● TASK INSTRUCTIONS
From the data below, set down exactly the lines between the one holding "X3976199Y2312072D3*" and the one holding "X5233199Y964572D3*", inclusive, and no others.

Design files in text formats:

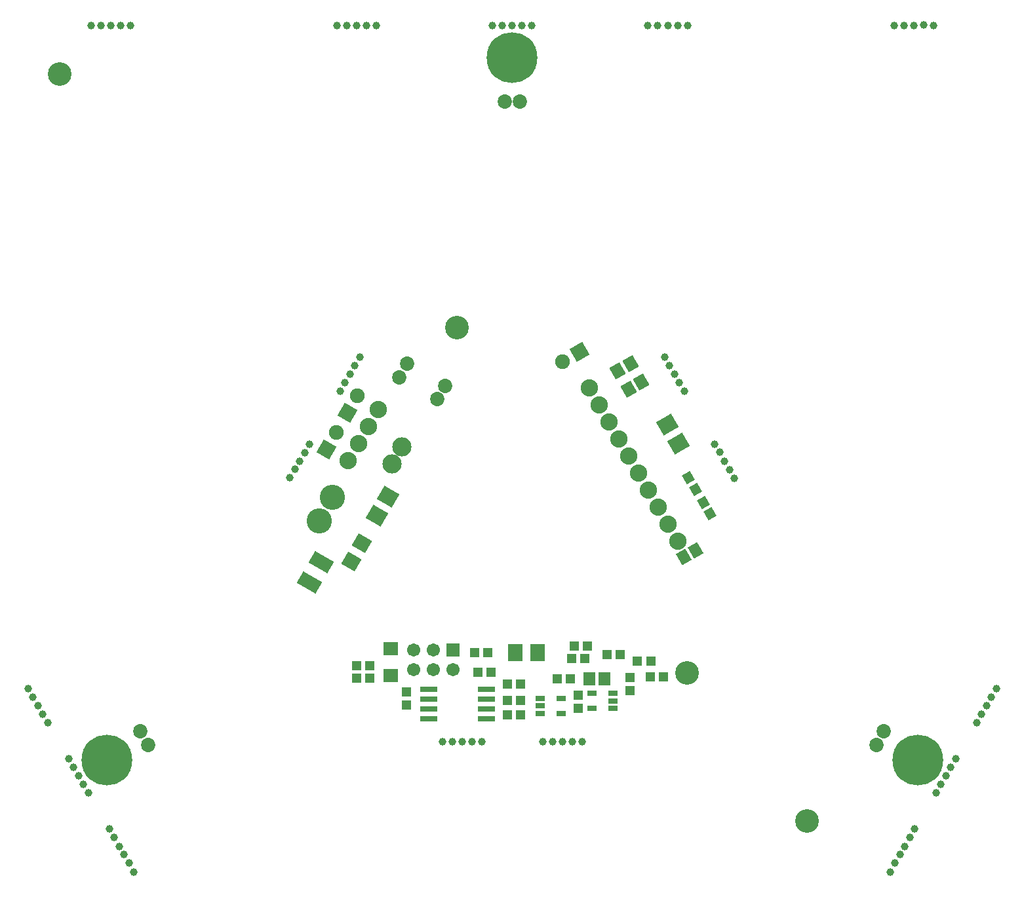
<source format=gbr>
G04 DipTrace 3.0.0.2*
G04 TopMask.gbr*
%MOIN*%
G04 #@! TF.FileFunction,Soldermask,Top*
G04 #@! TF.Part,Single*
%AMOUTLINE1*
4,1,4,
-0.057604,-0.011775,
-0.018605,0.055775,
0.057604,0.011775,
0.018605,-0.055775,
-0.057604,-0.011775,
0*%
%AMOUTLINE4*
4,1,4,
-0.064552,-0.001446,
-0.031025,0.056627,
0.064552,0.001446,
0.031025,-0.056627,
-0.064552,-0.001446,
0*%
%AMOUTLINE7*
4,1,4,
0.018605,0.055775,
0.057604,-0.011775,
-0.018605,-0.055775,
-0.057604,0.011775,
0.018605,0.055775,
0*%
%AMOUTLINE10*5,1,4,0,0,0.105967,-164.999604*%
%AMOUTLINE13*5,1,4,0,0,0.105967,-195.000396*%
%AMOUTLINE16*
4,1,4,
-0.016402,0.050458,
0.051898,0.011025,
0.016402,-0.050458,
-0.051898,-0.011025,
-0.016402,0.050458,
0*%
%AMOUTLINE19*
4,1,4,
0.008862,0.043832,
0.042389,-0.014241,
-0.008862,-0.043832,
-0.042389,0.014241,
0.008862,0.043832,
0*%
%AMOUTLINE22*
4,1,4,
-0.007649,-0.041994,
-0.040192,0.014372,
0.007649,0.041994,
0.040192,-0.014372,
-0.007649,-0.041994,
0*%
%AMOUTLINE25*
4,1,4,
-0.033338,0.010373,
0.007685,0.034059,
0.033338,-0.010373,
-0.007685,-0.034059,
-0.033338,0.010373,
0*%
%ADD21C,0.12*%
%ADD43C,0.05*%
%ADD57C,0.039*%
%ADD59C,0.258*%
%ADD61C,0.088*%
%ADD63R,0.08674X0.031622*%
%ADD65R,0.076898X0.067055*%
%ADD67R,0.051307X0.031622*%
%ADD69C,0.073*%
%ADD71C,0.128*%
%ADD73C,0.067055*%
%ADD75R,0.067055X0.067055*%
%ADD77C,0.098*%
%ADD79C,0.074929*%
%ADD81R,0.078X0.088*%
%ADD83R,0.059181X0.067055*%
%ADD85R,0.04737X0.051307*%
%ADD87R,0.051307X0.04737*%
%ADD97OUTLINE1*%
%ADD100OUTLINE4*%
%ADD103OUTLINE7*%
%ADD106OUTLINE10*%
%ADD109OUTLINE13*%
%ADD112OUTLINE16*%
%ADD115OUTLINE19*%
%ADD118OUTLINE22*%
%ADD121OUTLINE25*%
%FSLAX26Y26*%
G04*
G70*
G90*
G75*
G01*
G04 TopMask*
%LPD*%
D87*
X2978699Y1305572D3*
X3045629D3*
D85*
X3341164Y1265672D3*
Y1332601D3*
D87*
X2978699Y1386823D3*
X3045629D3*
X3553699Y1536822D3*
X3486770D3*
D83*
X3397450Y1415572D3*
X3472253D3*
D87*
X3232450D3*
X3299379D3*
D85*
X3603699Y1355572D3*
Y1422501D3*
D97*
X2372449Y2343072D3*
X2315949Y2245211D3*
D100*
X1972558Y1905602D3*
X2031613Y2007888D3*
D103*
X3850726Y2610566D3*
X3794226Y2708427D3*
D81*
X3020644Y1549516D3*
X3133644D3*
D106*
X2166287Y2768012D3*
D79*
X2216287Y2854614D3*
D106*
X2059950Y2580572D3*
D79*
X2109950Y2667175D3*
D109*
X3347698Y3078071D3*
D79*
X3261096Y3028071D3*
D77*
X2392699Y2509072D3*
X2442699Y2595675D3*
D75*
X2703699Y1561823D3*
D73*
Y1461823D3*
X2603699Y1561823D3*
Y1461823D3*
X2503699Y1561823D3*
Y1461823D3*
D71*
X2091301Y2336816D3*
X2022400Y2217478D3*
D43*
X2091350Y2336903D3*
X2022350Y2217391D3*
D69*
X2468059Y3017323D3*
X2428689Y2949131D3*
X2661808Y2904823D3*
X2622438Y2836631D3*
X2964778Y4352857D3*
X3043518D3*
X1153762Y1079282D3*
X1114392Y1147474D3*
X4894633Y1146925D3*
X4855262Y1078734D3*
D87*
X3641199Y1505572D3*
X3708129D3*
X3047449Y1230572D3*
X2980520D3*
D112*
X2241280Y2105581D3*
X2186161Y2010114D3*
D85*
X2466199Y1280572D3*
Y1347501D3*
D115*
X3541199Y2980572D3*
X3605982Y3017974D3*
X3659950Y2924322D3*
X3595168Y2886920D3*
D87*
X3772449Y1424322D3*
X3705520D3*
X3372411Y1518143D3*
X3305482D3*
X2828699Y1449322D3*
X2895629D3*
X2880711Y1547049D3*
X2813782D3*
X3387699Y1582072D3*
X3320770D3*
D67*
X3147450Y1314323D3*
Y1276921D3*
Y1239520D3*
X3253749D3*
Y1314323D3*
X3516146Y1265673D3*
Y1303075D3*
Y1340476D3*
X3409846D3*
Y1265673D3*
D87*
X2211770Y1480572D3*
X2278699D3*
D65*
X2384950Y1430572D3*
Y1568367D3*
D87*
X2278699Y1418072D3*
X2211770D3*
D63*
X2872449Y1211822D3*
Y1261822D3*
Y1311822D3*
Y1361822D3*
X2581110D3*
Y1311822D3*
Y1261822D3*
Y1211822D3*
D118*
X3934852Y2068085D3*
X3876888Y2034621D3*
D61*
X3394699Y2894072D3*
X3444699Y2807470D3*
X3494699Y2720867D3*
X3544699Y2634265D3*
X3594699Y2547663D3*
X3644699Y2461060D3*
X3694699Y2374458D3*
X3744699Y2287856D3*
X3794699Y2201252D3*
X3844699Y2114650D3*
D121*
X3976199Y2312072D3*
X4009664Y2254109D3*
X3901199Y2437072D3*
X3934664Y2379109D3*
D61*
X2171199Y2525072D3*
X2221416Y2611549D3*
X2271416Y2698152D3*
X2321416Y2784755D3*
D59*
X3003699Y4574072D3*
X5065699Y1003072D3*
X942699D3*
D61*
X3891699Y1445072D3*
X2723699Y3203072D3*
X703699Y4493072D3*
X4503699Y693072D3*
D57*
X862699Y4739072D3*
X913199Y4739572D3*
X963199D3*
X1012699D3*
X1063199Y4738572D3*
X2112699Y4739072D3*
X2163699D3*
X2213199D3*
X2263199Y4739572D3*
X2312699D3*
X2903699D3*
X2953699D3*
X3003699D3*
X3053699D3*
X3103699D3*
X3694199Y4739072D3*
X3744199Y4739572D3*
X3795199D3*
X3844699D3*
X3895199Y4739072D3*
X4944699D3*
X4994699D3*
X5044699D3*
X5094699Y4740072D3*
X5145699Y4739072D3*
X5464699Y1365572D3*
X5439699Y1322072D3*
X5364699Y1192072D3*
X5389699Y1235572D3*
X5414699Y1279072D3*
X5258199Y1008072D3*
X5233199Y964572D3*
X5158199Y834572D3*
X5183199Y878072D3*
X5208199Y921572D3*
X5026199Y606572D3*
X5001199Y563072D3*
X4926199Y433072D3*
X4951199Y476572D3*
X4976199Y520072D3*
X5051199Y651072D3*
X1080699Y433072D3*
X1055699Y476572D3*
X1030699Y520072D3*
X955699Y650572D3*
X981199Y606572D3*
X1005699Y563072D3*
X849199Y834572D3*
X824199Y878072D3*
X799199Y921572D3*
X749199Y1007572D3*
X774199Y964572D3*
X642699Y1192072D3*
X617699Y1235572D3*
X592699Y1279072D3*
X543199Y1365572D3*
X567699Y1322072D3*
X3158699Y1094072D3*
X3208699D3*
X3258699D3*
X3308699D3*
X3358699D3*
X2648699Y1093572D3*
X2698699Y1094072D3*
X2748699D3*
X2798699D3*
X2848699D3*
X3778699Y3051572D3*
X3803699Y3008072D3*
X3828699Y2965072D3*
X3853699Y2921572D3*
X3879199Y2878072D3*
X4033699Y2609572D3*
X4058699Y2566572D3*
X4083699Y2523072D3*
X4108699Y2479572D3*
X4133699Y2436072D3*
X2228699Y3051572D3*
X2203199Y3008072D3*
X2178699Y2965072D3*
X2153699Y2921572D3*
X2128699Y2878072D3*
X1973699Y2609572D3*
X1948699Y2566072D3*
X1923699Y2523072D3*
X1898699Y2480072D3*
X1873699Y2436572D3*
D21*
X2723699Y3203072D3*
X3891699Y1445072D3*
X703699Y4493072D3*
X4503699Y693072D3*
M02*

</source>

● PROBLEM SOLUTION
X3976199Y2312072D3*
X4009664Y2254109D3*
X3901199Y2437072D3*
X3934664Y2379109D3*
D61*
X2171199Y2525072D3*
X2221416Y2611549D3*
X2271416Y2698152D3*
X2321416Y2784755D3*
D59*
X3003699Y4574072D3*
X5065699Y1003072D3*
X942699D3*
D61*
X3891699Y1445072D3*
X2723699Y3203072D3*
X703699Y4493072D3*
X4503699Y693072D3*
D57*
X862699Y4739072D3*
X913199Y4739572D3*
X963199D3*
X1012699D3*
X1063199Y4738572D3*
X2112699Y4739072D3*
X2163699D3*
X2213199D3*
X2263199Y4739572D3*
X2312699D3*
X2903699D3*
X2953699D3*
X3003699D3*
X3053699D3*
X3103699D3*
X3694199Y4739072D3*
X3744199Y4739572D3*
X3795199D3*
X3844699D3*
X3895199Y4739072D3*
X4944699D3*
X4994699D3*
X5044699D3*
X5094699Y4740072D3*
X5145699Y4739072D3*
X5464699Y1365572D3*
X5439699Y1322072D3*
X5364699Y1192072D3*
X5389699Y1235572D3*
X5414699Y1279072D3*
X5258199Y1008072D3*
X5233199Y964572D3*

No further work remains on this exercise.